3.6 Decision Making by Consent

Decisions made at all Board meetings and Advances shall be by “Consent” governed by the following guidelines:

  • It is a cooperative participatory approach where everyone is a critical, active stakeholder.
  • The consent principle says that a decision can only be made when none of the circle members present has a reasoned and substantial objection to making the decision.
  • The consent principle is different than “consensus” and “veto.” With consensus the participants must be “for” the decision. With consent decision-making they must be not against. With consensus a veto blocks the decision without an 
argument. With consent decision-making, opposition must always be supported 
with an argument.
  • Every decision doesn’t require consent, but consent must exist concerning an agreement to make decisions through another method. Thus, many decisions are not made by consent. Rather, with consent, persons or groups can be given the authority to make independent decisions. i.e. Guild and Project decisions may be made by Consent or Quorum as each group decides.
  • It is not necessary for all members of a circle to be present to hold a meeting, however consent is required from all members of a circle (Admin, Leadership, Guild or Project) before a decision can take effect. Each circle shall establish its own policy defining a quorum for conducting business and its procedures for obtaining consent from absent members.

Article IV: Organizational Structure

sbstructure20134.1  Adding Projects

A new SB project may form when one or more people propose an idea to a member of the Board of Directors and the project is accepted by the Board.  SB projects must be in the spirit of and consistent with the values of SB.  A Project Leader shall be designated and will be part of the Leadership Circle.  Projects will be assigned a Board Member for oversight.

4.2 Project activities

Project groups will conduct educational sessions or a community service for the general public at various times throughout the year. All Projects shall participate in Open Houses and the Festival.

Article V: Amendments, advisory boards

5.1 Amendments to the by-laws

Any amendments to these by-laws can be proposed by the Board of Directors or general membership at any time.

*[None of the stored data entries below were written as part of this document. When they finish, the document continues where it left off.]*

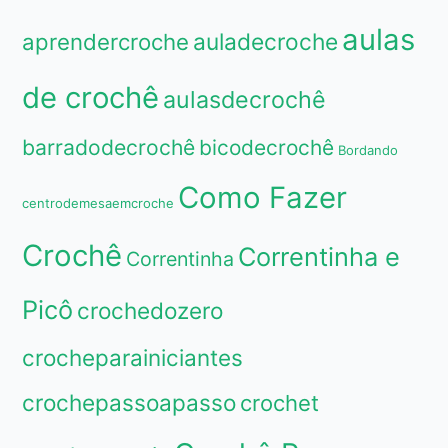
aulas
aprendercroche
auladecroche
de crochê
aulasdecrochê
barradodecrochê
bicodecrochê
Bordando
Como Fazer
centrodemesaemcroche
Crochê
Correntinha e
Correntinha
Picô
crochedozero
crocheparainiciantes
crochepassoapasso
crochet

Such amendments must be approved by the Board of Directors, then presented to the general membership via the newsletter.

5.2 Advisory Boards

The Leadership Circle may form advisory boards of people who agree with SB’s purpose and are willing and able to give the organization useful advice from time to time.  Advisory board members need not be voting members of SB or live within the geographic boundaries of greater Ballard.

Article VI: Adoption

These by-laws shall become effective upon ratification by the organizing group functioning as the Board and by ratification vote by the vote of the general membership.